What would it look like if we allowed these moments, shot through with occasional panic and overdose on news, to be interspersed with rest? With deep rest. With just-sit-the-fuck-down. What would happen to our hearts, if we let ourselves rest—obviously, those who are ill can always already rest, and those who are well can support them in love and caring community. But what if we rest, even when we are not ill? Rest is the nadir of capitalism, I think, and we have in front of us a massive opportunity to rest, and to help others rest. What does it take, in your life, in the lives of the people physically, emotionally, spiritually closest to you, to rest? What would it take for everyone to have consistent access to rest?
How would the world change, how would our communities change, how would our hearts change?
I invite you to pause, close your eyes, and sit with this question for a space of some breaths.
What would it be like if we just let ourselves rest?

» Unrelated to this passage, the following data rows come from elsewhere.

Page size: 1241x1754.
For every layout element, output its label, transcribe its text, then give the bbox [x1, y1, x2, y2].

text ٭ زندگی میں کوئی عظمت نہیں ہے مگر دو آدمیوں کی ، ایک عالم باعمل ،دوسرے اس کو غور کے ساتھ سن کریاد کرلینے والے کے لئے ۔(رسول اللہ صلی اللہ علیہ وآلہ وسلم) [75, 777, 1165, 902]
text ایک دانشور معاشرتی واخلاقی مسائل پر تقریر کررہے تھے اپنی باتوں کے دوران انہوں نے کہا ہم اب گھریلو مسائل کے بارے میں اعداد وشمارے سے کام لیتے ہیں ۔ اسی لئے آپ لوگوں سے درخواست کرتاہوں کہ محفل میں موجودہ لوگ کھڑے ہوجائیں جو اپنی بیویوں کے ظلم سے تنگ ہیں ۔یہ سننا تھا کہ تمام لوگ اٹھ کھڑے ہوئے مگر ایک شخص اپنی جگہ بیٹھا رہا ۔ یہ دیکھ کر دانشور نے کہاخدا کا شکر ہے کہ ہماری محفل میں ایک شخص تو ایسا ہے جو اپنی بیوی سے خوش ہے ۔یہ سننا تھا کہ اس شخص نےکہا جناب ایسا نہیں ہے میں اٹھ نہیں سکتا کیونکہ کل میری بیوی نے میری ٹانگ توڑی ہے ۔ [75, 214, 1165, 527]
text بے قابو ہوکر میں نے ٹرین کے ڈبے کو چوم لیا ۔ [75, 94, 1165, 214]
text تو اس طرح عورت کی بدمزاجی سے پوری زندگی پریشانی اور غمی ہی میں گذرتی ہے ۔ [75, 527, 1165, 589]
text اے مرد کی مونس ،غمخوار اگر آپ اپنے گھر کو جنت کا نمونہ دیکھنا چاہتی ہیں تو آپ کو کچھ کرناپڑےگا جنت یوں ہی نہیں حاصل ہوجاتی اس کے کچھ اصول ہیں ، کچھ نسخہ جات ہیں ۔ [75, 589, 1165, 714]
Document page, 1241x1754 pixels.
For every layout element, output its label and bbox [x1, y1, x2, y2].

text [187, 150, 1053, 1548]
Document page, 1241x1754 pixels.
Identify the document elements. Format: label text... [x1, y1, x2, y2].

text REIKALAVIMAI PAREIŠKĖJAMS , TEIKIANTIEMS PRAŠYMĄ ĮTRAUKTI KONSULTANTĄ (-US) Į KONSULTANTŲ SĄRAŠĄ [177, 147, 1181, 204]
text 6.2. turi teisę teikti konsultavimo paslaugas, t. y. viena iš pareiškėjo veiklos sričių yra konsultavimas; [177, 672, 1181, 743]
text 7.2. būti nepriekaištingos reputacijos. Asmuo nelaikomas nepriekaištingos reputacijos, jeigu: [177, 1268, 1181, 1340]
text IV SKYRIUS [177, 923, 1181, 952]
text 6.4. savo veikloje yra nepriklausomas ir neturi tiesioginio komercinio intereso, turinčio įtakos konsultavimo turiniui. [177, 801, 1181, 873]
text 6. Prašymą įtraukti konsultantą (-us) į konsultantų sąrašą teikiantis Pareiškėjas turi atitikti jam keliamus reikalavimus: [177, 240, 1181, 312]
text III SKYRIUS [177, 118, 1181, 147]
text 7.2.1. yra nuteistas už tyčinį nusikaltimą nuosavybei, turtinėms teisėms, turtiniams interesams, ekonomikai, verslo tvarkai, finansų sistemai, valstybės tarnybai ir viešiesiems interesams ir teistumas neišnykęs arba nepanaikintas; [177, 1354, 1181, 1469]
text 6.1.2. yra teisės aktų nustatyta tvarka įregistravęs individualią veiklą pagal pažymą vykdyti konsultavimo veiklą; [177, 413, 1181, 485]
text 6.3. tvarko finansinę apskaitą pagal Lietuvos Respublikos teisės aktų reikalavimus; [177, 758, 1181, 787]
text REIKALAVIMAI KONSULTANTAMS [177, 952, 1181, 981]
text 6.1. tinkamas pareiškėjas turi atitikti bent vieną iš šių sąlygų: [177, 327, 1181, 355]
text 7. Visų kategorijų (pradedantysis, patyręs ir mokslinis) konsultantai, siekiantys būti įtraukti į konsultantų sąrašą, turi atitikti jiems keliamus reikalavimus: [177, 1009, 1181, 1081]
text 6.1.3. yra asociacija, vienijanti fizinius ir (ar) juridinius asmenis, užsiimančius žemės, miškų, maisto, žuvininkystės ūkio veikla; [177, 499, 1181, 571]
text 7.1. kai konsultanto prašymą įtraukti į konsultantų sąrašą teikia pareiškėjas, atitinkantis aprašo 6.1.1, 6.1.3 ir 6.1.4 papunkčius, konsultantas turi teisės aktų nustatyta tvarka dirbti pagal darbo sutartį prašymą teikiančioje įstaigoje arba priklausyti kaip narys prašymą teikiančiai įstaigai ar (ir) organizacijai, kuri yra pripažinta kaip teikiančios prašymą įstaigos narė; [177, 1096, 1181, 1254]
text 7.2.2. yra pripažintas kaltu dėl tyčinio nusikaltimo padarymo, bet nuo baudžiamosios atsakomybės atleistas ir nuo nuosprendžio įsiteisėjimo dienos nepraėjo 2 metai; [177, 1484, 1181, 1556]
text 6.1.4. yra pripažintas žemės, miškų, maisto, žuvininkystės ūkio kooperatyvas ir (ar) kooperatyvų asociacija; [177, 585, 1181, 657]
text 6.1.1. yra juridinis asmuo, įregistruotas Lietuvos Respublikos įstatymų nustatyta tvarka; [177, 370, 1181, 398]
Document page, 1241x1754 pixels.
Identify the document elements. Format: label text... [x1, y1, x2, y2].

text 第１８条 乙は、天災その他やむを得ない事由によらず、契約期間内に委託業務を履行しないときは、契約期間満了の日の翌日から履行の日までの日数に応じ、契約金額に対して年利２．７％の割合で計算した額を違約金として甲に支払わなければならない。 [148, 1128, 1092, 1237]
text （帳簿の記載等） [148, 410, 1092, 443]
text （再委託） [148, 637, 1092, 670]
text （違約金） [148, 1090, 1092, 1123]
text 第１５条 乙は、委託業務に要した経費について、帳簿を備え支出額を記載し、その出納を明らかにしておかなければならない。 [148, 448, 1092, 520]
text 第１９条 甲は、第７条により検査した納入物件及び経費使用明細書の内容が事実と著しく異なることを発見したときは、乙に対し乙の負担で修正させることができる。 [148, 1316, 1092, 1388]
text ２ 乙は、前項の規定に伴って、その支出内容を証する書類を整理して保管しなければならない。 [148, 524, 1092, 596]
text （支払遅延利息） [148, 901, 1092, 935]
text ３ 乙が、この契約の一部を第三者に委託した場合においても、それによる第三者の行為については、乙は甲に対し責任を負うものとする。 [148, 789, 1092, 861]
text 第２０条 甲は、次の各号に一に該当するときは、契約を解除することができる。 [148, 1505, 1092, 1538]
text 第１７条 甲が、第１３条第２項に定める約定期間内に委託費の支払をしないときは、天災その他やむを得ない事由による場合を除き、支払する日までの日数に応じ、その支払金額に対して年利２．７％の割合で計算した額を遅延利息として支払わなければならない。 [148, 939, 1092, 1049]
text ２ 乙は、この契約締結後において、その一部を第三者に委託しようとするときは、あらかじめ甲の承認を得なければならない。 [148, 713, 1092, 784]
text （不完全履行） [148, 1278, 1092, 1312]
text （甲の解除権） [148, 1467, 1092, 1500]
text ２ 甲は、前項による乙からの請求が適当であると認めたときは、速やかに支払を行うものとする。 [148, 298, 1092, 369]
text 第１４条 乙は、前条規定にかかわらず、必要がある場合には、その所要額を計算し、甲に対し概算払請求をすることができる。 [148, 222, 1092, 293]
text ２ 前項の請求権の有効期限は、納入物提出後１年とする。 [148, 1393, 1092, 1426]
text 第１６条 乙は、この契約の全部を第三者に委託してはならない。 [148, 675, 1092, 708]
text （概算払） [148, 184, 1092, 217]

Last year I had cancer. I had never noticed before that I didn’t know how to rest, but I learned. I lay on my couch for hours at a time waiting to heal from surgery, from exhaustion, from the mental and physical process of losing so much of what I thought was already mine, from losing parts of my body. Last year on the couch I rested, staring out the window at the flapping flag, and the trees. Skeletons in the winter in the wind. For hours last year, I noticed again for the first time (because each time is the first time) the fact that breath goes in and out of my body. Every day. Multiple times a day. The fact that I breathe, barely thinking about it, all the time. I rested, and noticed this breath. What would it be like if we let ourselves just notice the breath? Our own, and that of the wind? If we rested, and noticed how these breaths move against things?
Living in a pandemic invites us to access our connection with the inexplicable, the mysterious, the wonder—and the ways fear and grief are bound up with the mysterious, not just joy and transcendence. It invites us to show up for our loved ones, for ourselves, to show up for the neighbors we didn’t know, to show up for those who cannot access what they need in order to survive. This is grace, the blessing of the earth, already within each of us, if we listen closely. Maybe, like me, you call that the energies of the earth; maybe you call it essential Buddha nature. You might understand it as agape—divine love, or the wisdom and energy of ancestors echoing down the years.
Living in a pandemic also invites us to reckon with the troubled history of this continent—this is not its only pandemic. Remember smallpox? One of many imported diseases that killed hundreds of thousands of Indigenous people when colonists arrived. How do we live with disease, now, in a way that honors the past, and works to name it, and to build relationships that move towards justice?
May our ancestors who survived the plagues move through us with their strength and courage. May those who did not survive the plagues move through us with their resolve and clarity.